For those who trade in thumbnail sketches of the British monarchy – blood-and-thunder Henry VIII, the Virgin Gloriana and the like – James I is bound to seem a baffling mixture of characteristics that have no business inhabiting the same personality: the hunt-mad scholar who would pursue Calvinist theologians and the stag with the same energetic determination; the slightly sloshed reveller, noisily demanding in the middle of an interminable masque and in his thick Scots accent to see the dancers, especially his queen ‘Annie' (Anne of Denmark), who loved to perform in them; the long-winded, blustering master of disputation, battering preachers and parliamentarians over the head with his bibliography.

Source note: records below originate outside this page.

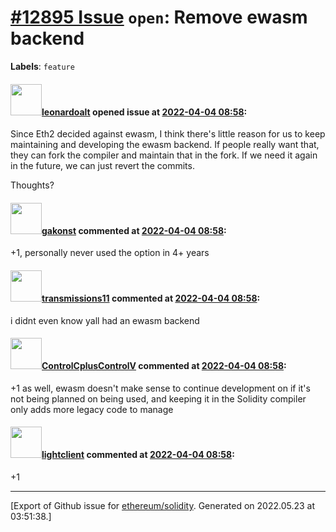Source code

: # [\#12895 Issue](https://github.com/ethereum/solidity/issues/12895) `open`: Remove ewasm backend
**Labels**: `feature`


#### <img src="https://avatars.githubusercontent.com/u/504195?u=ce2facd14af9fd474ebff49f0d44891f56f7500f&v=4" width="50">[leonardoalt](https://github.com/leonardoalt) opened issue at [2022-04-04 08:58](https://github.com/ethereum/solidity/issues/12895):

Since Eth2 decided against ewasm, I think there's little reason for us to keep maintaining and developing the ewasm backend.
If people really want that, they can fork the compiler and maintain that in the fork.
If we need it again in the future, we can just revert the commits.

Thoughts?

#### <img src="https://avatars.githubusercontent.com/u/17802178?u=415799bf0993e702ceb029e13fadb14eb79cfa0a&v=4" width="50">[gakonst](https://github.com/gakonst) commented at [2022-04-04 08:58](https://github.com/ethereum/solidity/issues/12895#issuecomment-1087315878):

+1, personally never used the option in 4+ years

#### <img src="https://avatars.githubusercontent.com/u/26209401?u=528c20ddb5fd6caa622eb9d1eab7f535f5e01859&v=4" width="50">[transmissions11](https://github.com/transmissions11) commented at [2022-04-04 08:58](https://github.com/ethereum/solidity/issues/12895#issuecomment-1088082632):

i didnt even know yall had an ewasm backend

#### <img src="https://avatars.githubusercontent.com/u/44706811?u=9d203cd69caf759662f1f1ae80f8bfc1e86f4541&v=4" width="50">[ControlCplusControlV](https://github.com/ControlCplusControlV) commented at [2022-04-04 08:58](https://github.com/ethereum/solidity/issues/12895#issuecomment-1088085718):

+1 as well, ewasm doesn't make sense to continue development on if it's not being planned on being used, and keeping it in the Solidity compiler only adds more legacy code to manage

#### <img src="https://avatars.githubusercontent.com/u/14004106?u=17bd7e09ec0361a4b4431c6ff715a79d7de94f44&v=4" width="50">[lightclient](https://github.com/lightclient) commented at [2022-04-04 08:58](https://github.com/ethereum/solidity/issues/12895#issuecomment-1088812543):

+1


-------------------------------------------------------------------------------



[Export of Github issue for [ethereum/solidity](https://github.com/ethereum/solidity). Generated on 2022.05.23 at 03:51:38.]
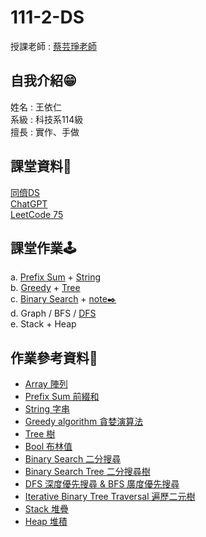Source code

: # 111-2-DS
授課老師 : [蔡芸琤老師](https://github.com/pecu)<br />

自我介紹😁
-------------
姓名 : 王依仁<br />
系級 : 科技系114級 <br />
擅長 : 實作、手做<br />

課堂資料👾
-------------
[同儕DS](https://docs.google.com/spreadsheets/d/e/2PACX-1vRSK24qh0M-QVA6n3mYu7wxvdtUtGyg8amzCwvSteV1QX3AOFxAnT2eHOCGKH2jzTaWgIkIdh_eZS3V/pubhtml)<br />
[ChatGPT](https://leetcode.com/yiiiiijen/)<br />
[LeetCode 75](https://leetcode.com/study-plan/leetcode-75/?progress=xklgsnf3)<br />

課堂作業🕹️
-------------
a. [Prefix Sum](https://youtu.be/MGDEjqxxx6Q) + [String](https://youtu.be/pcgj-gGY_3s)<br />
b. [Greedy](https://youtu.be/crcsnb-j9_E) + [Tree](https://youtu.be/VCiysyYKC2Q)<br />
c. [Binary Search](https://youtu.be/bD7QWvFzPso) + [note✒️](https://github.com/yiiiiijen/111-2-DS/wiki/%E4%BA%8C%E5%88%86%E6%90%9C%E5%B0%8BBinary-Search-v.s.-%E4%BA%8C%E5%88%86%E6%90%9C%E5%B0%8B%E6%A8%B9Binary-Search-Tree)<br />
d. Graph / BFS / [DFS](https://youtu.be/xrYZevlv_CU)<br />
e. Stack + Heap<br />

作業參考資料🧩
-------------
- [Array 陣列](https://ithelp.ithome.com.tw/articles/10213787)
- [Prefix Sum 前綴和](https://www.twblogs.net/a/5edebd5274efa30adcc735cc)
- [String 字串](https://selflearningsuccess.com/pythonstring/)
- [Greedy algorithm 貪婪演算法](https://ithelp.ithome.com.tw/articles/10277276?sc=iThelpR)
- [Tree 樹](https://ithelp.ithome.com.tw/articles/10220990)
- [Bool 布林值](https://clay-atlas.com/blog/2019/08/05/python-cn-logic-bool-true-false/)
- [Binary Search 二分搜尋](https://magiclen.org/binary-search/)
- [Binary Search Tree 二分搜尋樹](https://pjchender.dev/dsa/dsa-bst/)
- [DFS 深度優先搜尋 & BFS 廣度優先搜尋](https://ithelp.ithome.com.tw/articles/10281404)
- [Iterative Binary Tree Traversal 遍歷二元樹](https://shubo.io/iterative-binary-tree-traversal/)
- [Stack 堆疊](https://ithelp.ithome.com.tw/articles/10241274)
- [Heap 堆積](https://ithelp.ithome.com.tw/articles/10206479)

But James's dominant characteristics (not least his sexual preferences) resist glib classification. Drunk or sober, shallow or deep, gay or straight, there certainly was no other prince who felt so repeatedly compelled to theorize about his sovereignty and to do so on paper. James, of whom it was accurately said ‘he doth wondrously covet learned discourse', published no fewer than ten treatises dealing with various matters he considered weighty, including the evils of witchcraft and tobacco. Two of them, the
Basilikon Doron
(the ‘Prince's Gift', written in 1598, but published in 1599, for his son Henry, and consisting for the most part, like its model, Charles V's advice to Philip II, of practical advice on the conduct of kingship) and
The True Law of Free Monarchies
(published in 1598), appeared in
the immediate period before his arrival in England. At least until they attempted to read them (for neither work, while succinct, could be fairly described as a page-turner), his new subjects must have been eager to see whether James's books provided any clues to the character of their king, because between 13,000 and 16,000 copies were sold in the first few months after his accession.